My wife and I sat down with Bob, our stock broker / financial advisor, yesterday and talked about the end of the world as we know it. One bit of insight that Bob shared with us is that banks are required to carry the value of the collateral for the loans they make at market value. Or at least they were. The rules might be changing a little bit.

When banks make loans, they require some collateral as insurance against the possibility that you will fail to pay back the loan. Cars and houses are typical. The bank holds the title to the car or house until you have paid off the loan. Only then does the property really become yours. If you fail to pay back the loan, the bank can repossess the property and then sell it to recoup their money.

The way banks work is a little bit like a Ponzi scheme, mixed with some religion. Theoretically, banks take deposits of money, and then lend that money out to people who can make use of it. But what actually happens it that they hold the deposits and use that as a basis for borrowing money from some higher authority (The Federal Reserve maybe? The Vatican? It doesn't really matter, some mysterious organization that has the POWER!). The banks then lend out the money they have borrowed.

So why this rigamarole? One word: multiplier. The Higher Authority will lend your local bank up to six times as much money as the bank has on deposit. The bank takes in a million dollars in deposits and pays 2 or 3% interest. They then borrow 6 million from central and pay some interest (prime, maybe?) and then lend out the six million at a slightly higher rate. Say they mark up their loans 3%. The first million they lend out pays the interest on the million dollars they took in deposits, and the interest on the other five million is theirs. 3% on five million dollars is $150,000, enough to hire a couple of tellers and pay the rent on the office.

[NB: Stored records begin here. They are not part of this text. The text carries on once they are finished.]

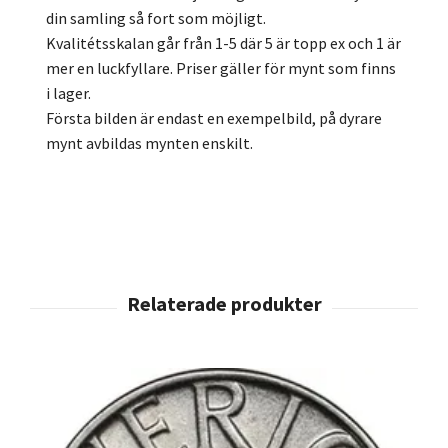
din samling så fort som möjligt.
Kvalitétsskalan går från 1-5 där 5 är topp ex och 1 är
mer en luckfyllare. Priser gäller för mynt som finns
i lager.
Första bilden är endast en exempelbild, på dyrare
mynt avbildas mynten enskilt.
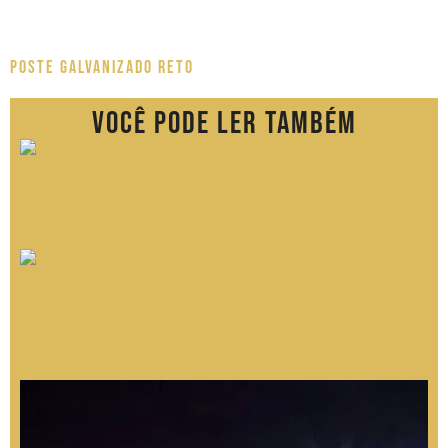
Poste Galvanizado Reto
Você pode ler também
Poste Telecônico: Alternativa Técnica ao Cônico
Contínuo
Poste de Iluminação para Praças: Critérios
Técnicos para Projetos Públicos Eficientes e
Duráveis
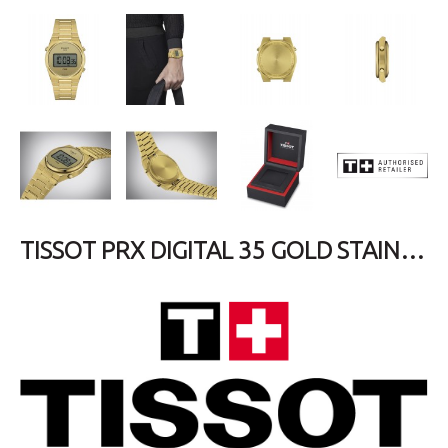
TISSOT PRX DIGITAL 35 GOLD STAINLESS STEEL BRACELET T1372633302000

Not very much, but then this is a small example.

The Higher Authority also comes around and checks the books at the banks they lend money to, and one of their bookkeeping requirements is that there is enough collateral on the books to cover all the money they have lent out. And here is the rub. The value of the collateral is not the value it had when they made the loan, it is it's current market value. (Mark the value down in your books as the current market value, or "Mark To Market"). So when the housing market collapses and all those houses they have made loans on lose much of their value as collateral, Higher becomes unhappy and restricts the amount of money the local bank can borrow, which restricts the amount of money the bank can lend, which means credit gets tighter all the way around.

No wonder banks are reluctant to unload houses at their market value. As long as they don't sell the house, they might be able to pretend that the market value is still what it originally sold for, and so preserve their borrowing power with Higher (shorthand I picked up from Abby). I'm thinking they should be renting those houses, but that might entail the same kind of problem.